Oxidation half equation: $C_2{H}_{4}O+H_{2}O\to C_2{H}_4{O}_2+2H^{+}$
Reduction half equation: ${Cr}_2{O}_7^{2-}+14H^{+}\to 2{Cr}^{3+}+7H_{2}O$
Balance charges by adding appropriate number of electrons.
Oxidation half equation: $C_2{H}_{4}O+H_{2}O+2e^{-}\to C_2{H}_4{O}_2+2H^{+}$
Reduction half equation: ${Cr}_2{O}_7^{2-}+14H^{+}\to 2{Cr}^{3+}+7H_{2}O+6e^{-}$
Multiply the half equations by suitable factors to equalize the number of electrons in the two half equations.
Oxidation half equation: $3C_2{H}_{4}O+3H_{2}O+6e^{-}\to 3C_2{H}_4{O}_2+6H^{+}$
Reduction half equation: ${Cr}_2{O}_7^{2-}+14H^{+}\to 2{Cr}^{3+}+7H_{2}O+6e^{-}$
Add the two half equations and cancel the number of electrons on both sides.

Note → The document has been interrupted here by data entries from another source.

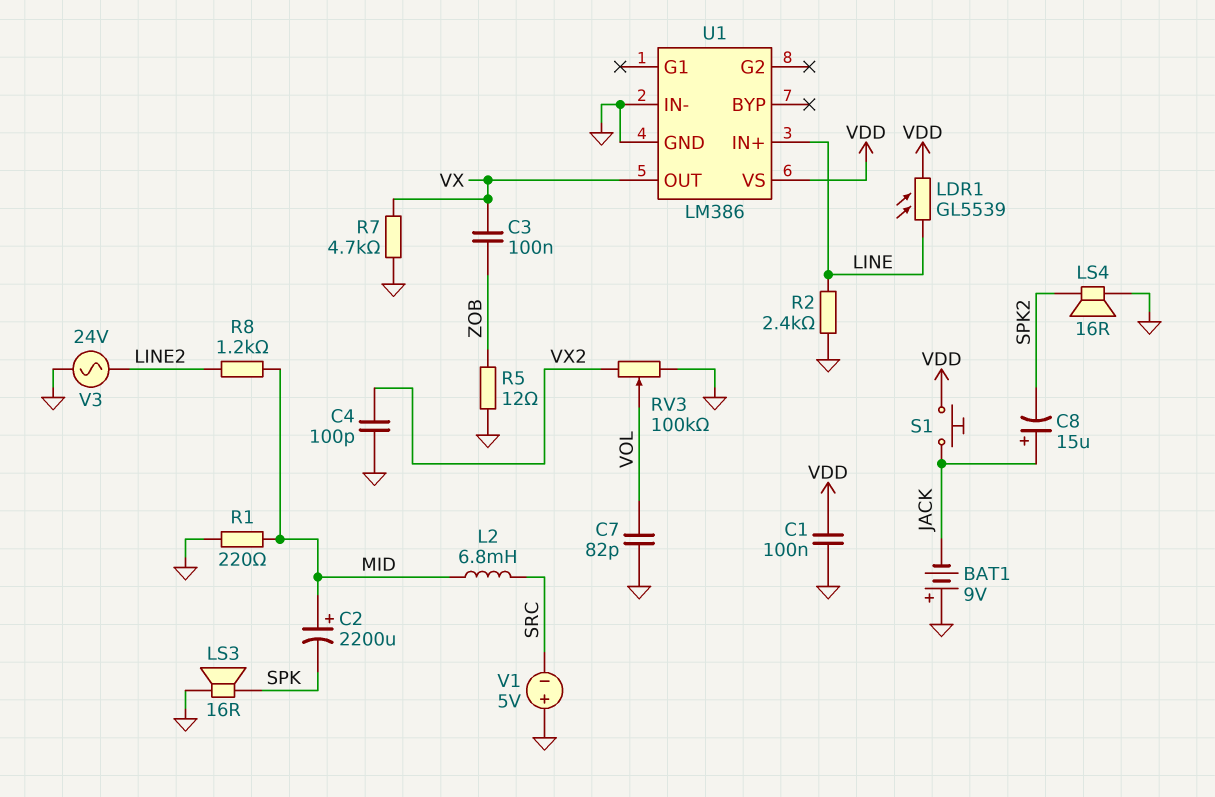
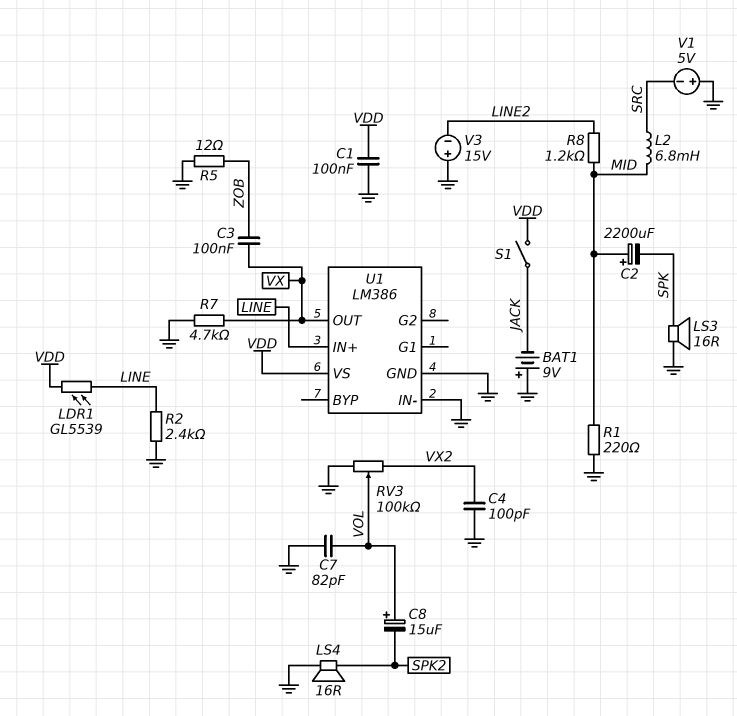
C8: 15uF (plus JACK, minus SPK2) -> 15uF (plus VOL, minus SPK2)
S1: button (JACK, VDD) -> switch (JACK, VDD)
V3: AC 24V (GND, LINE2) -> 15V (plus GND, minus LINE2)

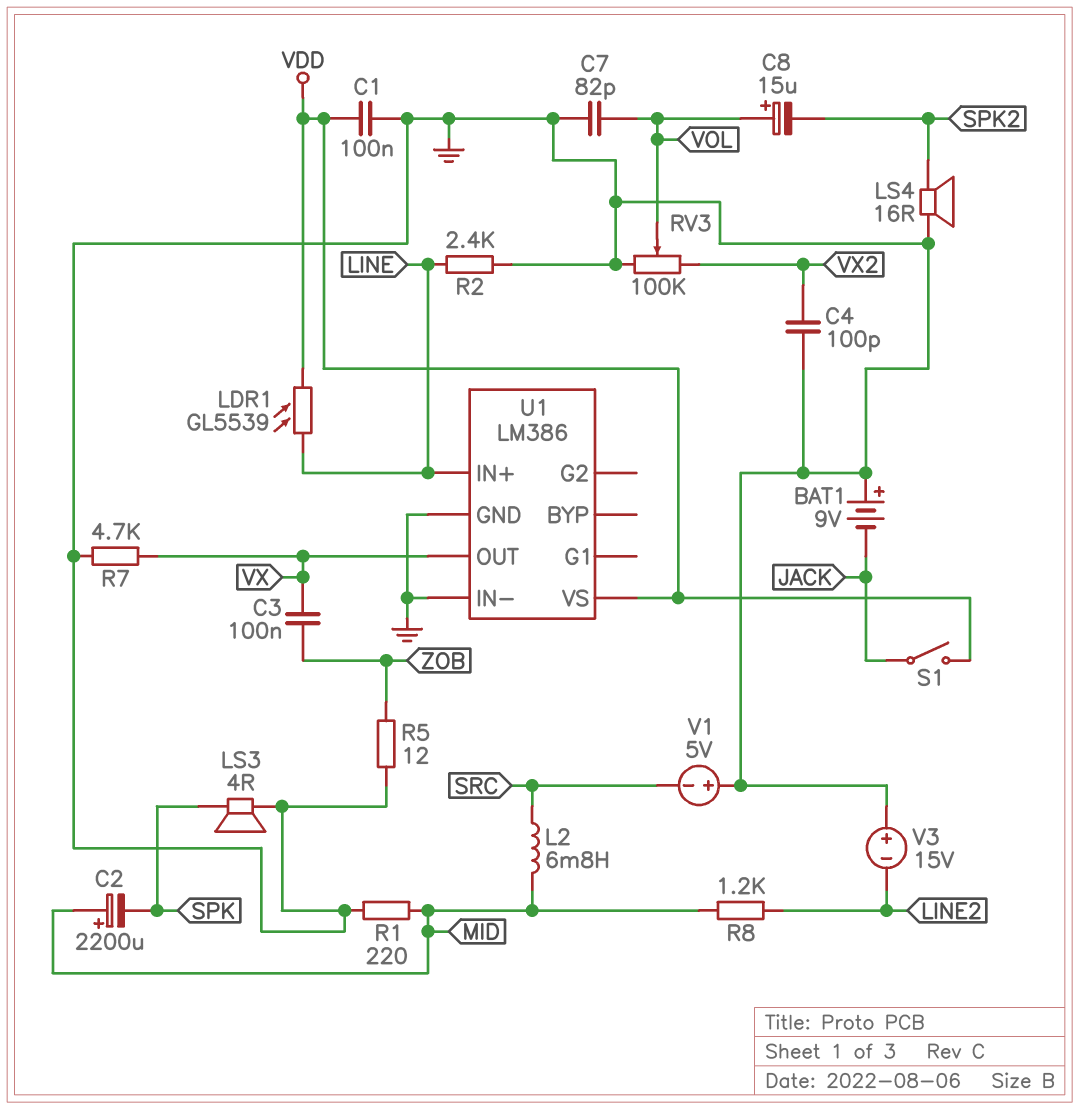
LS3: speaker 16R (GND, SPK) -> speaker 4R (GND, SPK)

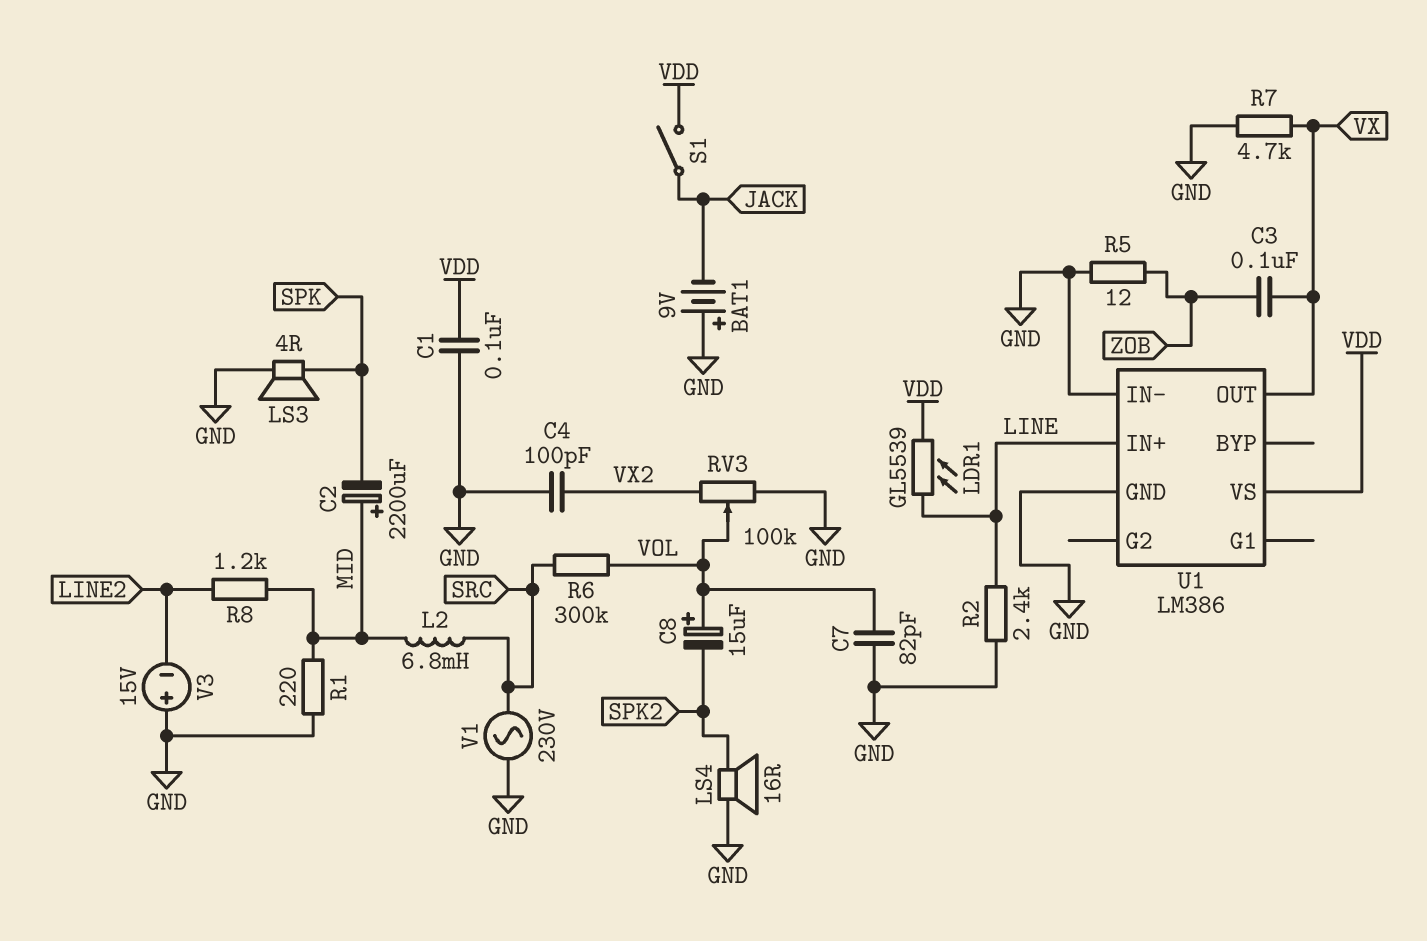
R6: none -> 300k (SRC, VOL)
V1: 5V (plus GND, minus SRC) -> AC 230V (GND, SRC)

${Cr}_2{O}_7^{2-}+3C_2{H}_{4}O+8H^{\oplus }⟶2{Cr}^{3+}+3C_2{H}_4{O}_2+4H_{2}O$
This is the balanced chemical equation.
(b) The unbalanced redox equation is as follows:
${Cu}_{2}O+H^{\oplus }+N{O}_3^{\ominus }⟶{Cu}^{2+}+NO+H_{2}O$
The oxidation numbers for all the atoms are assigned
$\underset{+1}{{Cu}_2}O+H^{\oplus }+\underset{+5}{N}{O}_3^{\ominus }⟶\underset{+2}{{Cu}^{2+}}+\underset{2}{NO}+H_{2}O$
Oxidation half equation: ${Cu}_{2}O\to {Cu}^{2+}$
Reduction half equation: $N{O}_3^{\ominus }\to NO$
All atoms other than H and O are balanced.
Oxidation half equation: ${Cu}_{2}O\to 2{Cu}^{2+}$
Reduction half equation: $N{O}_3^{\ominus }\to NO$
Balance O atoms by adding water molecules on the side containing less number of O atoms.

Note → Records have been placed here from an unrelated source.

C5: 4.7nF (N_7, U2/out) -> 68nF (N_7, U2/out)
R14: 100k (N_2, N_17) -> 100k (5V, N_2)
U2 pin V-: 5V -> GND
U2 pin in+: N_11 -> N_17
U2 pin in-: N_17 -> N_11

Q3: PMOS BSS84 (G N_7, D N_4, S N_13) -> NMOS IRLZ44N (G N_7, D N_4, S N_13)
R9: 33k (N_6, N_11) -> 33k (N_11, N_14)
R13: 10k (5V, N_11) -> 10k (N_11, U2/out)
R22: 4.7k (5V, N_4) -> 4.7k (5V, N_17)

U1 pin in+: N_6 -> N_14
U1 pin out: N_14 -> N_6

Balance hydrogen atoms by ading $H^{+}$ ions to the side containing less number of H atoms.
Oxidation half equation: ${Cu}_{2}O+2H^{+}\to 2{Cu}^{2+}+H_{2}O$
Reduction half equation: $N{O}_3^{\ominus }+4H^{+}\to NO+2H_{2}O$
Balance charges by adding appropriate number of electrons.
Oxidation half equation: ${Cu}_{2}O+2H^{+}\to 2{Cu}^{2+}+H_{2}O+2e^{-}$
Reduction half equation: $N{O}_3^{\ominus }+4H^{+}+3e^{-}\to NO+2H_{2}O$
Multiply the half equations by suitable factors to equalize the number of electrons in the two half equations.
Oxidation half equation: $3{Cu}_{2}O+6H^{+}\to 6{Cu}^{2+}+3H_{2}O+6e^{-}$
Reduction half equation: $2N{O}_3^{\ominus }+8H^{+}+6e^{-}\to 2NO+4H_{2}O$
Add the two half equations and cancel the number of electrons on both sides.
$3{Cu}_{2}O+14H^{\oplus }+2N{O}_3^{\ominus }⟶6{Cu}^{2+}+7H_{2}O+2NO$
This is the balanced chemical equation.